It's been about a month since Caroline was born. In some ways, it feels like so much longer, and in other ways, it feels so much shorter. We're done with everything for Caroline, except for what we're personally dealing with emotionally. Today's been a pretty good day for me. I haven't had a terrible time. In fact, I even went to my doctor today for my post-partum check-up, and that didn't even send me into hysterics. Even this far after her birth, I can still feel the grace that I had all during my pregnancy, and in the immediate days after she was born.
I thought after Caroline was born that I would be done with the "dual realities" and the constant tension and back and forth. I don't think that's ever going to go away now. It will be less intense someday, surely, but it's never going to go away.
When Caroline was still with us, my dual realities were hope for healing while knowing the medical certainty. Now they are missing Caroline dearly while knowing I'll see her again someday, and that she's in a better place. I go back and forth between wishing she was still here with me and being glad that she's with Jesus instead.
Not a day goes by that I don't miss her. Some days are worse than others, but I do miss her everyday. There's not much that doesn't remind me of her, or of the fact she's not here. Seeing other families with children makes me want her here, seeing expectant mothers makes me wish I was still pregnant because that would mean she was still here. Seeing toys at the store makes me wish I could buy some for her. Seeing the lack of baby things at my house makes me wish I had a chaotic mess of baby stuff to deal with, because it would mean she was here. Going to the doctor today made me a little sad, in a way, because the last time I was in that office was the day before I went in to labor. I should have gone in a couple weeks ago for my monthly check up, not today for a post-partum check up.
There's a lot of things that remind me of what I've lost.
But even in the midst of that, I am amazed that God can have healed me as much as He has. I am amazed that I can go past the hospital and not cry my eyes out knowing that's where I both had her and lost her. I am amazed that I could go to my doctor today and not have immense heartache. I am amazed that over the last several days, even in the harder moments, they have been overcast by a great joy, knowing she's in Heaven and is waiting for us. God is good, and I am truly amazed at what He's done for me.

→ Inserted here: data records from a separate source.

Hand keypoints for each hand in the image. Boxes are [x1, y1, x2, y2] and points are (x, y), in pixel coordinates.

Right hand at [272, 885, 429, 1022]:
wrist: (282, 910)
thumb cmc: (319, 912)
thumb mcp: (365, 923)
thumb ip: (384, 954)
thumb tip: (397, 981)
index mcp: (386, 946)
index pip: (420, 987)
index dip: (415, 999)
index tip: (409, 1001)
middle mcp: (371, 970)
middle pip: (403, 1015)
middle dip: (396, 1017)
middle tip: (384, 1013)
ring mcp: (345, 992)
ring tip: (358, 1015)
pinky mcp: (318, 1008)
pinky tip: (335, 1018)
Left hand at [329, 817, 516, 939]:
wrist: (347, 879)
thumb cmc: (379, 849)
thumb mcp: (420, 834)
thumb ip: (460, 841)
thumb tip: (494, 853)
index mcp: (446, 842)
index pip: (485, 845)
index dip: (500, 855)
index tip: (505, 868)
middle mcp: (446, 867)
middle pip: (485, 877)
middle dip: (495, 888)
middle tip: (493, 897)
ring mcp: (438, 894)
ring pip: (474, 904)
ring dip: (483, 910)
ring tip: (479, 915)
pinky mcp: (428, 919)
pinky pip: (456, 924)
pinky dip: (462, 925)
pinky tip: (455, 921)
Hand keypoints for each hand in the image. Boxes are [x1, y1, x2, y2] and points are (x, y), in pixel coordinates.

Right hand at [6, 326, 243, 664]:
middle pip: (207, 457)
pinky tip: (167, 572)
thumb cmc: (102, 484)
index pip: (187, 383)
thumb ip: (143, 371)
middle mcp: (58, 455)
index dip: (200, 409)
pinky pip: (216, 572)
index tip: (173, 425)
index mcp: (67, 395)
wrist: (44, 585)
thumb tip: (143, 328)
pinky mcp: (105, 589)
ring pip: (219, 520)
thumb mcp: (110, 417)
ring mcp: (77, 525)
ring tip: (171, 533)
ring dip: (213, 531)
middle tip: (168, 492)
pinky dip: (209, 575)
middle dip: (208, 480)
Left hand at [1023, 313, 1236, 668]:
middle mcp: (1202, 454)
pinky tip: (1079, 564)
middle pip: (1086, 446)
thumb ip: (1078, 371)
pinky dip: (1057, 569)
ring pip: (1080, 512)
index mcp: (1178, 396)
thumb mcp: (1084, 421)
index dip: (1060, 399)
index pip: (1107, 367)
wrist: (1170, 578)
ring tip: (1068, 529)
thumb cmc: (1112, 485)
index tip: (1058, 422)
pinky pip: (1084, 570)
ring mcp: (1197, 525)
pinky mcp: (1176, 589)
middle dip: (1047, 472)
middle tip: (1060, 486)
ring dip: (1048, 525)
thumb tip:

Don't get me wrong. I am still sad. Like I said, I miss her everyday and am reminded of my loss by a lot of things. I have had my days to just want to cry all day. I've had moments where I've told God I'm not really happy with how His plan turned out. I've had moments of jealousy of other expectant moms, knowing they'll get to keep their babies, and I didn't get to keep mine. I've had moments where I've asked God why He's allowed a gazillion people I know to be pregnant right now.
But it's fleeting. In the end, I am comforted by the great Comforter. In the end, I know God's plan is good, even if the events recently have not been. I know that there is a reason for Caroline having anencephaly. I know there is a reason she came to us. I hurt a lot because of my loss, but I can also rejoice, not just because I will see her again someday, but because God has worked, and is working, and will work in people's lives because of Caroline. Myself included. I'm grateful for the lessons I've learned, even if I don't like how I had to learn them. I'm happy to know more truly God's faithfulness, mercy, grace, and love, even if I don't care for the way I came to know them.
And I know, in the end, I win. I get eternal life, by God's grace. I get to see my daughter again, by God's grace. I get to be used by Him to bring others with me, by God's grace.
So I do go back and forth, a lot. Back and forth between mourning and joy, peace and anxiety, confusion and clarity. I'm sure I will forever. It's just the nature of being human. Heaven and earth are two totally different places, and we have to live on Earth while looking toward Heaven. It's messy.
So here we go on a new adventure...back and forth in a new way. I'm sure it will be quite a ride.